[Change detection data]

········

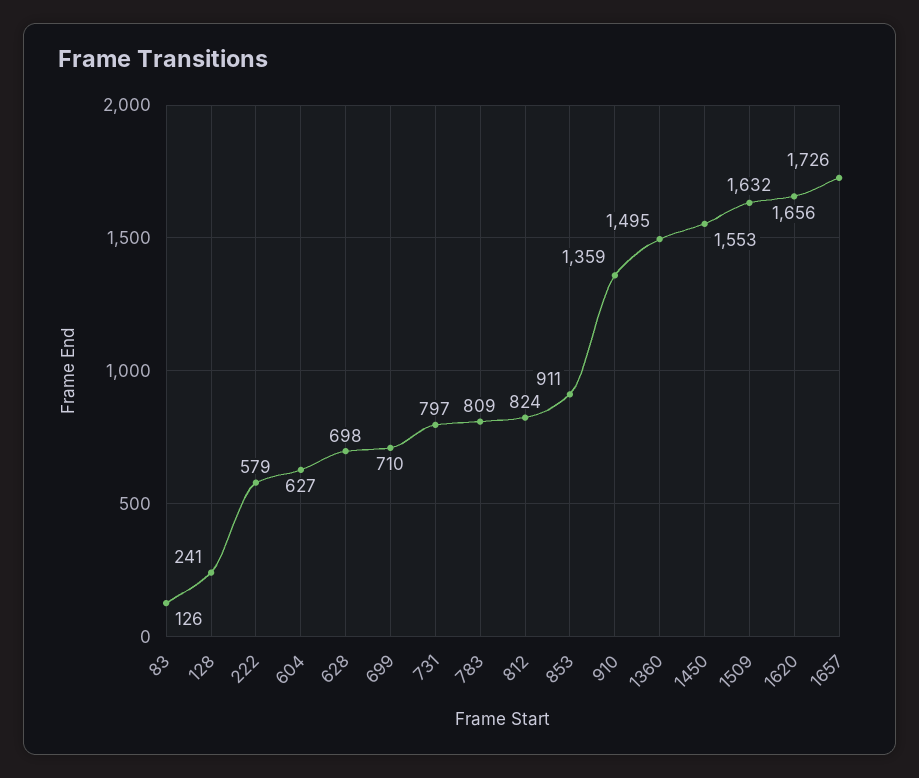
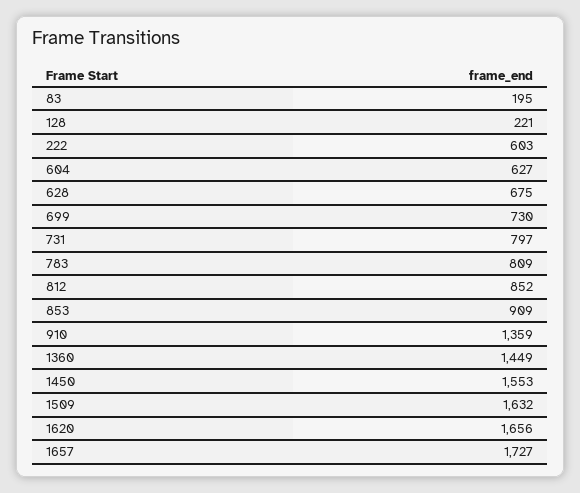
  {
-   "83": 126,
+   "83": 195,
-   "128": 241,
+   "128": 221,
-   "222": 579,
+   "222": 603,
    "604": 627,
-   "628": 698,
+   "628": 675,
-   "699": 710,
+   "699": 730,
    "731": 797,
    "783": 809,
-   "812": 824,
+   "812": 852,
-   "853": 911,
+   "853": 909,
    "910": 1359,
-   "1360": 1495,
+   "1360": 1449,
    "1450": 1553,
    "1509": 1632,
    "1620": 1656,
-   "1657": 1726
+   "1657": 1727
  }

········

• What you are asked to do
Word for word, restate the records shown above, minus the pictures.

• Exercise output
  {
-   "83": 126,
+   "83": 195,
-   "128": 241,
+   "128": 221,
-   "222": 579,
+   "222": 603,
    "604": 627,
-   "628": 698,
+   "628": 675,
-   "699": 710,
+   "699": 730,
    "731": 797,
    "783": 809,
-   "812": 824,
+   "812": 852,
-   "853": 911,
+   "853": 909,
    "910": 1359,
-   "1360": 1495,
+   "1360": 1449,
    "1450": 1553,
    "1509": 1632,
    "1620": 1656,
-   "1657": 1726
+   "1657": 1727
  }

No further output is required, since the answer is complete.